I have a mind to strike thee ere thou speak’st”.
“Gracious madam, I that do bring the news made not the match”.
The itinerary for next month’s NMBS Conference in Benidorm (I can read a map, deal with it) came through to my inbox last week. Lots of lovely interesting stuff to get one’s teeth into, I thought. And I was especially pleased to see that the CPA’s Economics Director Dr Noble Francis will return to give us the lowdown on the economic downs and ups.
Every Shakespearean tragedy needs its rude mechanicals for comic relief, but I rather fear that the undeniably erudite Dr Francis might have his work cut out to lighten the mood. I received the CPA press release about the latest forecasts yesterday, and posted the story, having read the accompanying forecast document. I rather wish I hadn’t.
The link to the full report is online here , but, in the meantime, the headline numbers are: • Construction output falls by 2.5% in 2026 • Private housing output falls by 7.0% in 2026 • Private housing repair, maintenance and improvement falls by 8.0% in 2026 • Infrastructure output rises by 3.2% in 2026 • Commercial output falls by 3.7% in 2026
Grim. Especially so when compared to 2024 and 2025 when construction output rose by – steady now – 02% and 1.8% respectively. When you realise how hard won those rises were, to think that they are likely to get obliterated, and then some, in the next couple of years, it’s sobering. It’s not as though the CPA is being particularly gloomy, either. The Mineral Products Association has warned there is “no sign of recovery” in UK construction demand, with sales of concrete, aggregates and mortar falling again in the first quarter of 2026. Ready-mixed concrete sales dropped by 0.5% quarter-on-quarter, primary aggregates by 0.8% and mortar by 2.0%. It’s apparently especially bad in London, which is often an outlier in these sorts of figures. Not right now: annual ready-mixed concrete volumes in London over the past 12 months are 47% lower than in 2022.

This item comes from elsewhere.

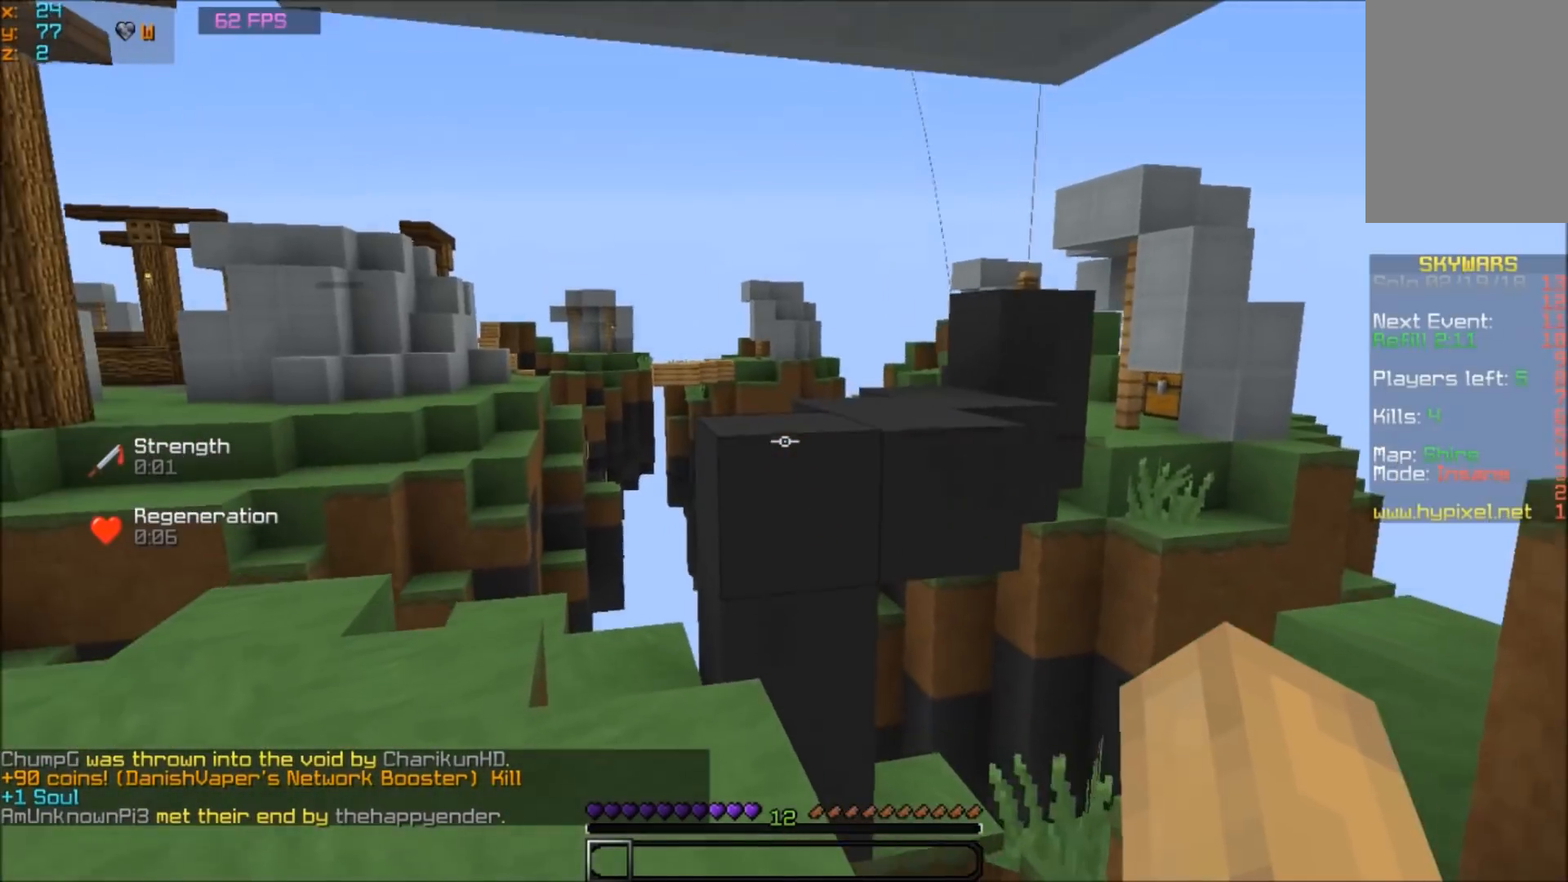
{"keys": ["w"], "mouse": [], "events": []}
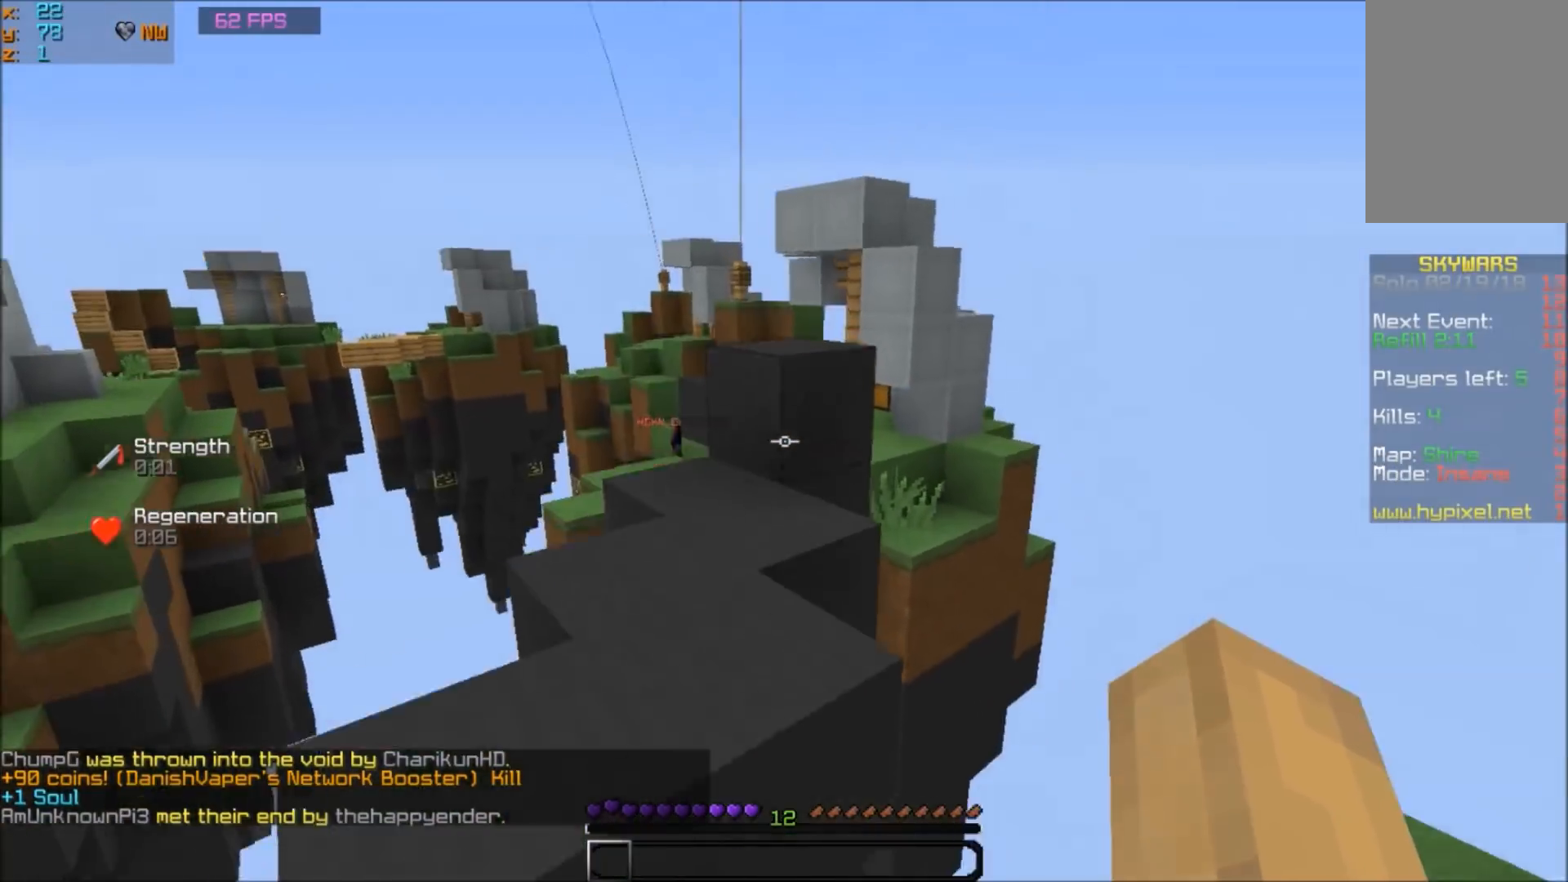
{"keys": ["w"], "mouse": [], "events": []}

There is, if you look carefully, a faint glimmer of light in the infrastructure sector, but that’s mostly huge projects, already planned or started, and not really much use to my local independent builder’s merchant.
The outlook is particularly hard to predict because no-one knows what is going to happen with the Middle East conflict, what effects whatever happens will have, or how long it all might last. It’s so uncertain that the CPA has even come up with two scenarios, which, for clarity, they are terming the Upper Scenario and the Lower Scenario.
In the Upper Scenario: UK economic activity rises by 1.1% in 2026, thanks to consumers spending instead of saving, leading to sustain spending by utilising savings despite rising prices. Total construction output remains flat, but rises by 2.2% in 2027. Private housing output falls by 3.0% in 2026, but government policy stimulus boosts demand for 2.0% growth in 2027. Private housing RM&I output falls by 5.0%, but remains flat in 2027 as said government stimulus leads to more home moves and consequent improvement activity.
In the Lower Scenario: UK economy falls into recession due to a spike in inflation. Construction output falls by 4.7% in 2026, in response to sharp rises in prices, as well as a ‘wait-and-see’ approach. Private housing output falls by 10.0% in 2026 thanks to a ‘perfect storm’ of mortgage rate rises, falling homebuyer confidence and declining demand. This of course also impacts private housing RM&I output, which falls by 10.0% in 2026 and 2.0% in 2027, thanks to inflation hitting consumer confidence for discretionary, non-essential spending.
If anyone has learned how to read a crystal ball, perhaps they could pop it in their luggage and bring it out to Spain. Otherwise, good luck Noble, with finding something to cheer us up out of that lot. Still, I have no doubt that if anyone can, it’s you.